■ **Votre objectif**: Pouvez-vous restituer intégralement, sans en modifier un seul mot, le texte ci-dessous sur la crise italienne ?

■ **Texte extrait**:
────────

Comme on le voit, on aurait tort de chercher dans la crise italienne et dans le dénouement qu’elle a eu des indications intéressantes au point de vue international. La politique intérieure y a seule été en jeu et M. di Rudini ne s’est pas proposé d’autre objet que de rectifier ses positions premières, soit à l’égard de la cour, soit à l’égard des divers partis. La déconvenue a été grande pour la gauche avancée, et elle le manifeste avec quelque amertume. Naturellement, les partisans de M. Crispi jettent feu et flammes, ce qui ne les change guère ; mais après tout ce qui s’est passé, la réconciliation entre M. Cavallotti et eux est, pour le moment, impossible. Il est d’ailleurs trop tôt pour apprécier exactement les conséquences de l’initiative, au total assez hardie, que vient de prendre M. di Rudini ; la seule qui paraisse probable, encore n’est-elle pas certaine, est que les élections générales en seront rapprochées. Il y a dans les esprits de la confusion, de l’hésitation. M. Giolitti et le groupe piémontais ne sont pas contens ; toutefois ils n’ont pas encore déclaré la guerre. M. Zanardelli se réserve, observe et se tait. Des groupemens nouveaux se préparent ; ils sont encore à l’état de nébuleuse. Tout porte à croire que M. di Rudini a, pour le moment, consolidé sa situation ; mais une grande incertitude pèse sur l’avenir.

────────

■ **Informations fournies**:
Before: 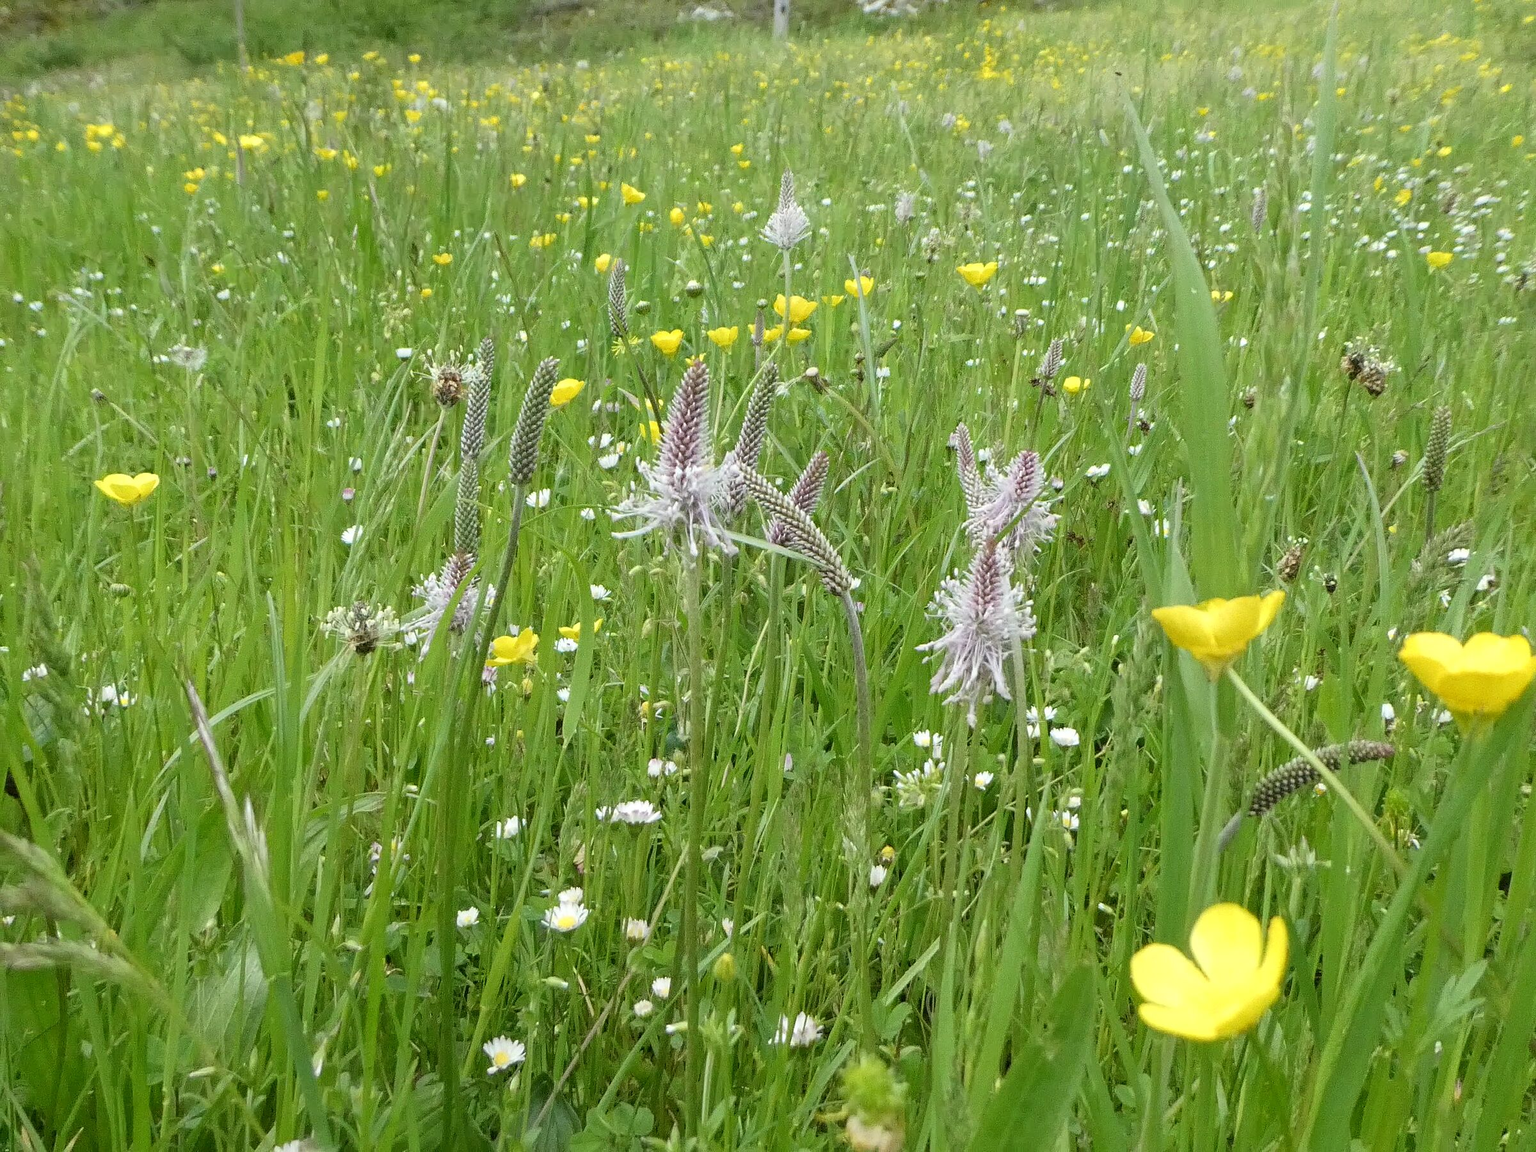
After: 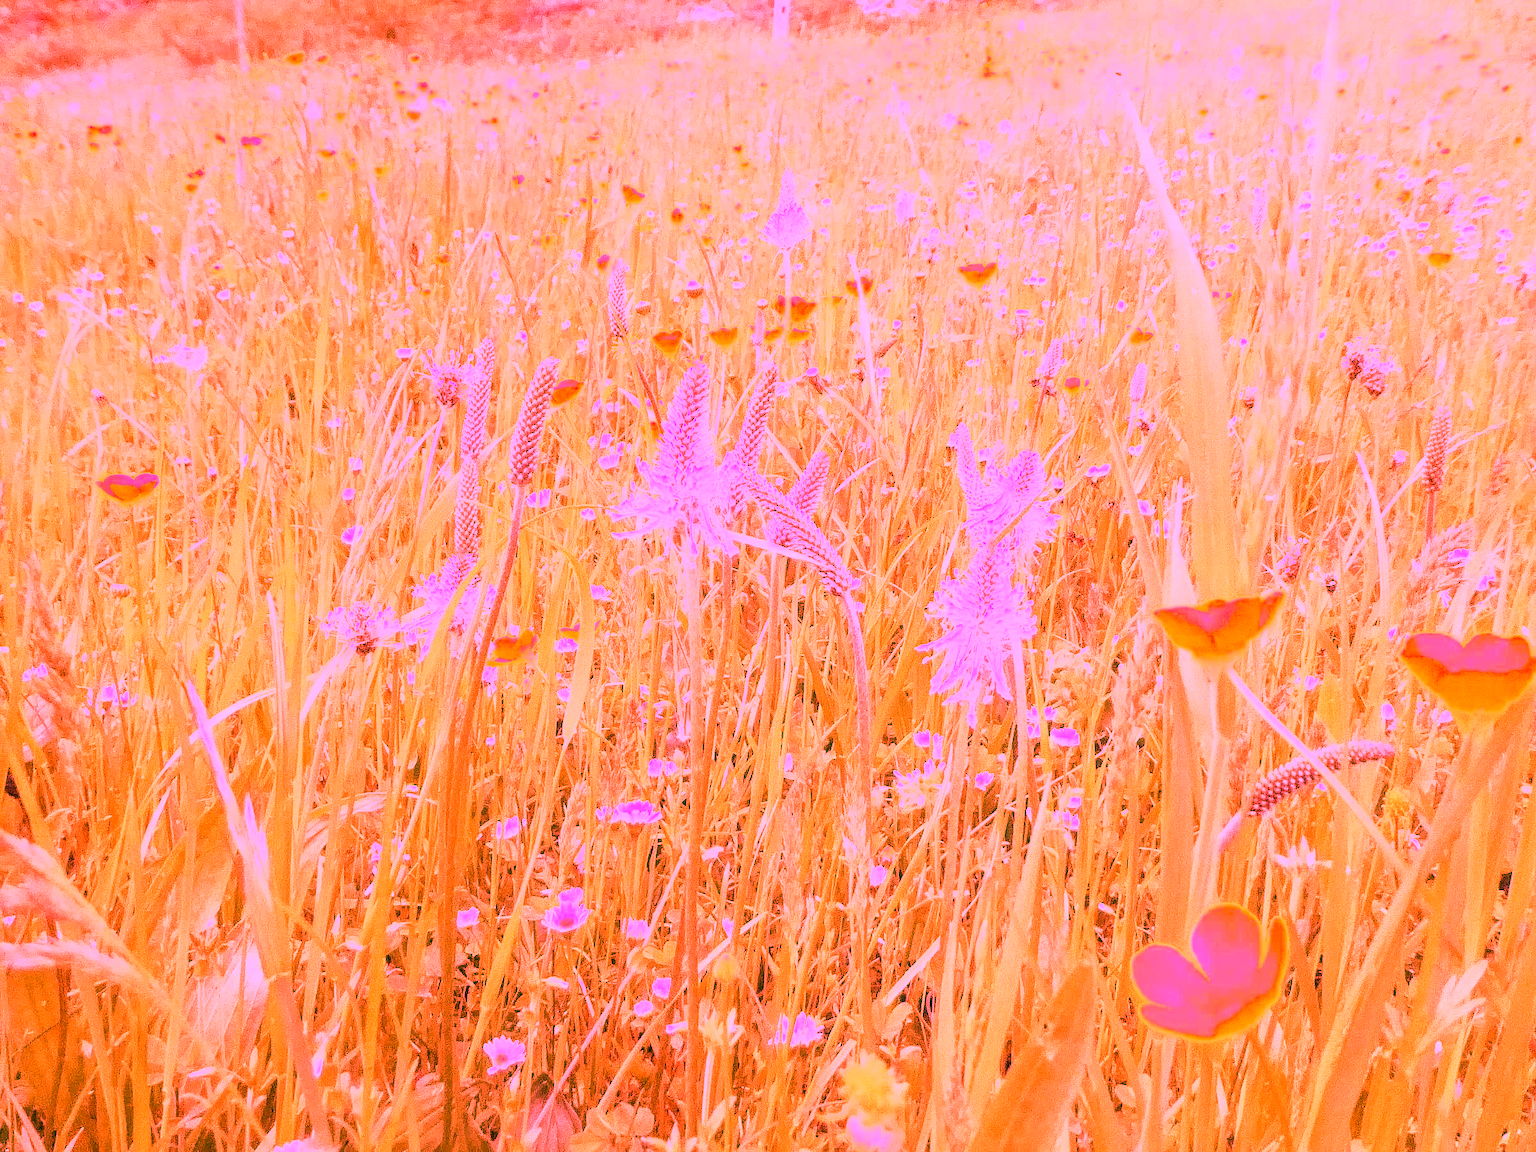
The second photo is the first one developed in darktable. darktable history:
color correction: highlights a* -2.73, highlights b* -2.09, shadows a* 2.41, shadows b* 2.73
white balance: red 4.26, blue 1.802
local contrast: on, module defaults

────────

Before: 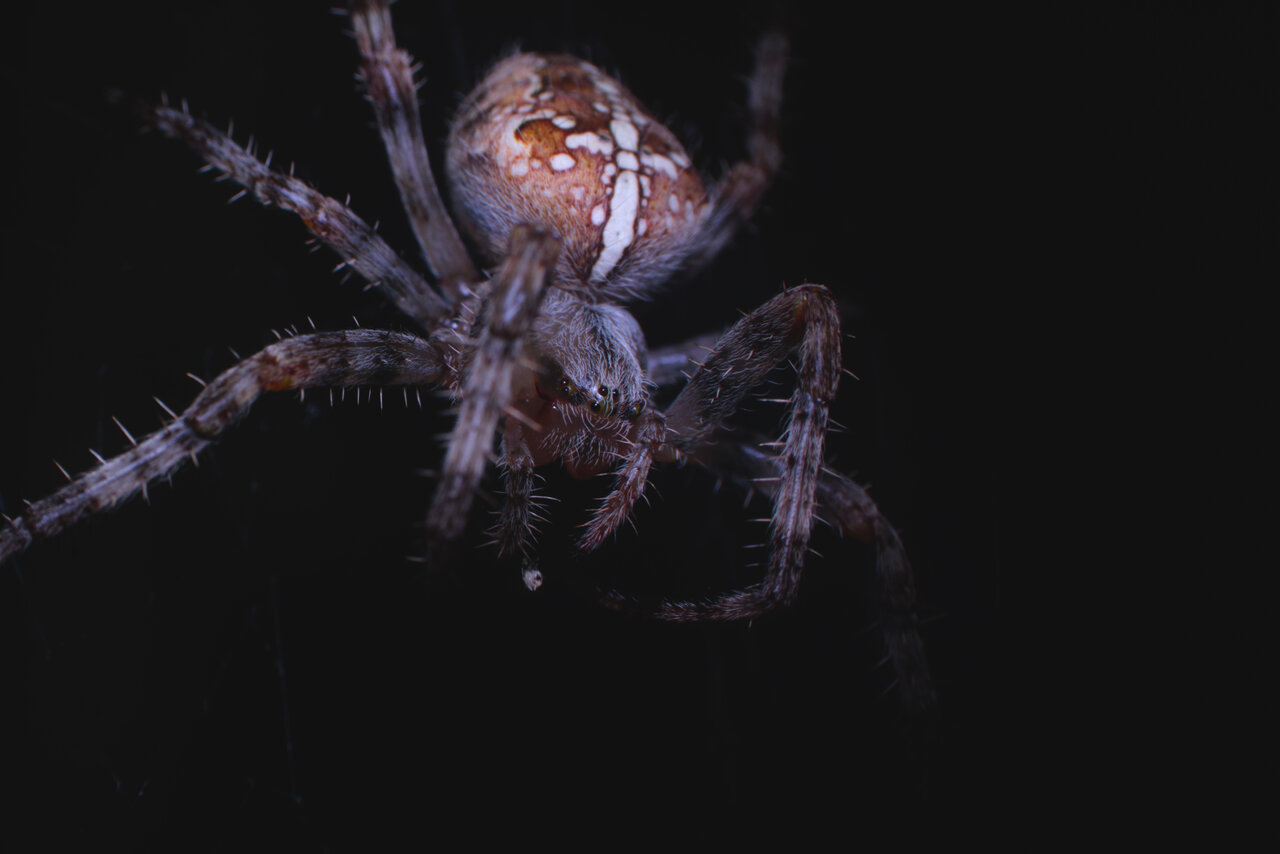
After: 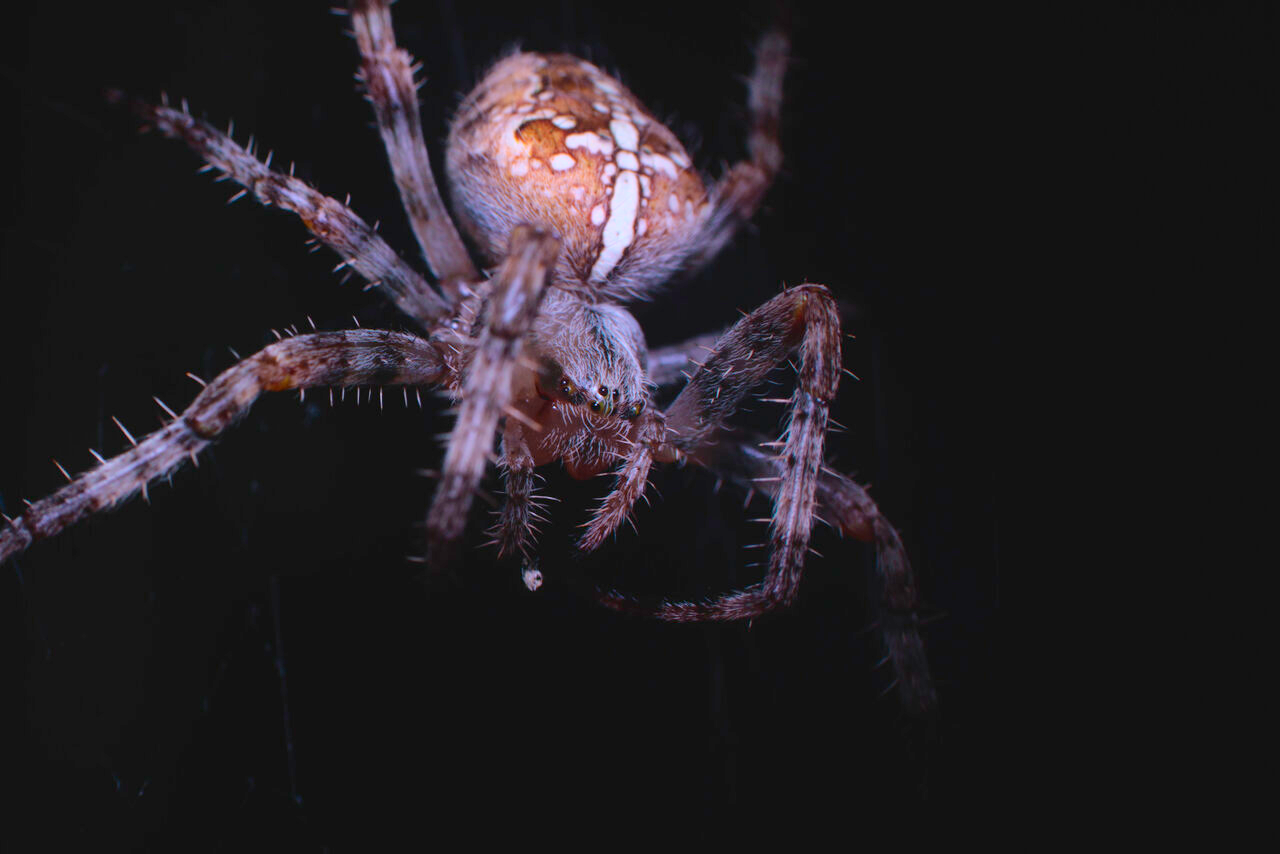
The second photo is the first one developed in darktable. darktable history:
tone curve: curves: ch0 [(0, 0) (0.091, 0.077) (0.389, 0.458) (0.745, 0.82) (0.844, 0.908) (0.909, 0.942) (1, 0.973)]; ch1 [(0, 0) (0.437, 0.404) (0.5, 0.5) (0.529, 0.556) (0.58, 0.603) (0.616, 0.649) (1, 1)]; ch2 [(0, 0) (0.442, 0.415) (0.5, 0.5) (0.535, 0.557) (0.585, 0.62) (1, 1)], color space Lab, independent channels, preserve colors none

────────

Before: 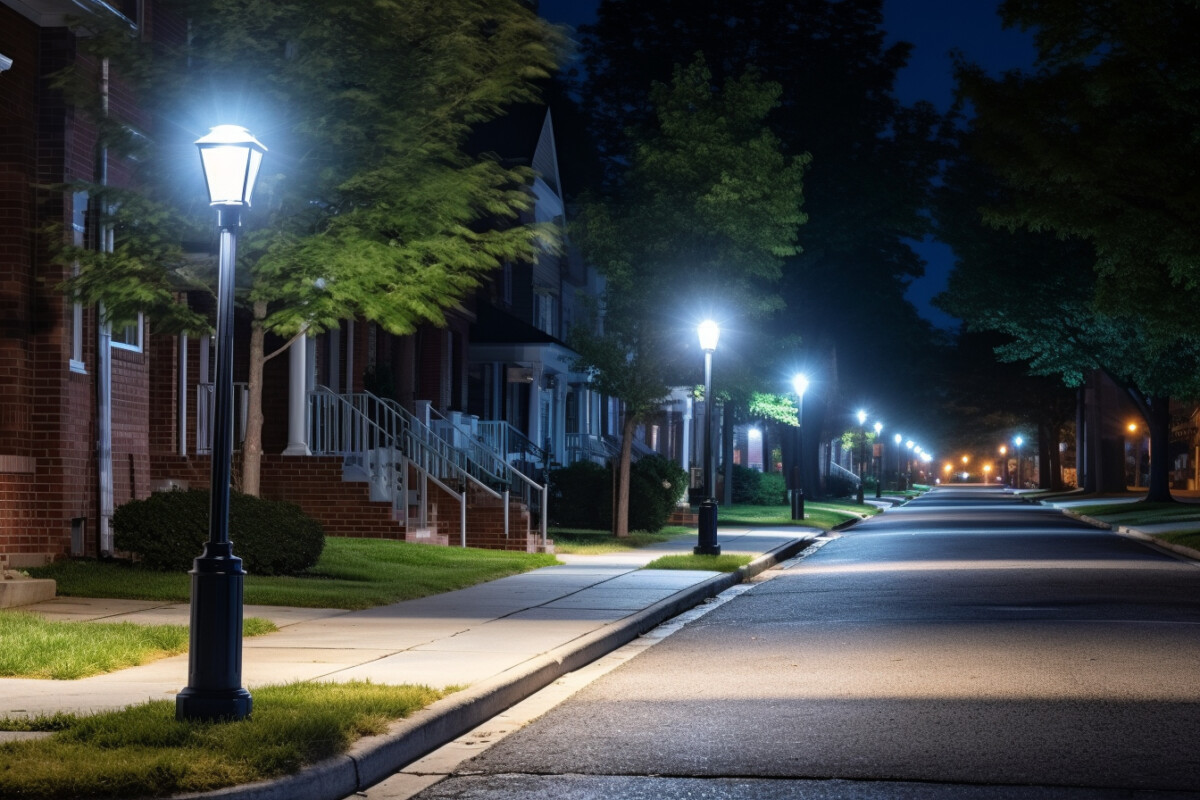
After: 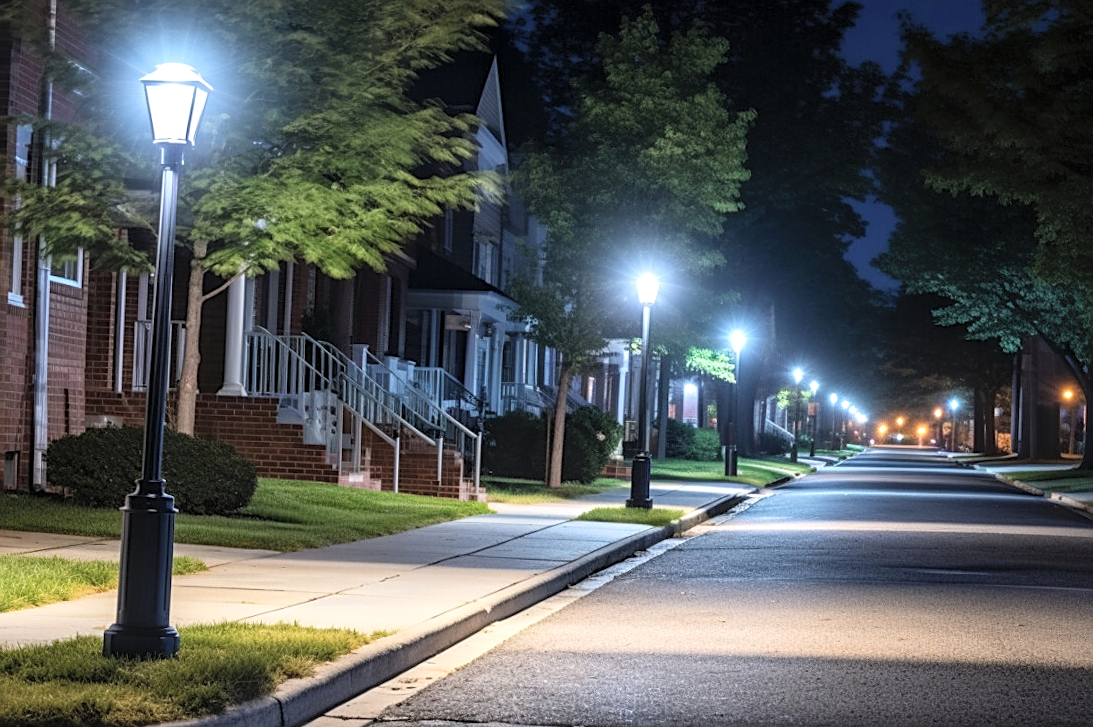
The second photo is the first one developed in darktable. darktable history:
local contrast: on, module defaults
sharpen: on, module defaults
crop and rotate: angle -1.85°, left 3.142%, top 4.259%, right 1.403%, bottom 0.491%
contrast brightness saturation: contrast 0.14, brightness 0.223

────────

■ **Réponse complète**:
Comme on le voit, on aurait tort de chercher dans la crise italienne et dans le dénouement qu’elle a eu des indications intéressantes au point de vue international. La politique intérieure y a seule été en jeu et M. di Rudini ne s’est pas proposé d’autre objet que de rectifier ses positions premières, soit à l’égard de la cour, soit à l’égard des divers partis. La déconvenue a été grande pour la gauche avancée, et elle le manifeste avec quelque amertume. Naturellement, les partisans de M. Crispi jettent feu et flammes, ce qui ne les change guère ; mais après tout ce qui s’est passé, la réconciliation entre M. Cavallotti et eux est, pour le moment, impossible. Il est d’ailleurs trop tôt pour apprécier exactement les conséquences de l’initiative, au total assez hardie, que vient de prendre M. di Rudini ; la seule qui paraisse probable, encore n’est-elle pas certaine, est que les élections générales en seront rapprochées. Il y a dans les esprits de la confusion, de l’hésitation. M. Giolitti et le groupe piémontais ne sont pas contens ; toutefois ils n’ont pas encore déclaré la guerre. M. Zanardelli se réserve, observe et se tait. Des groupemens nouveaux se préparent ; ils sont encore à l’état de nébuleuse. Tout porte à croire que M. di Rudini a, pour le moment, consolidé sa situation ; mais une grande incertitude pèse sur l’avenir.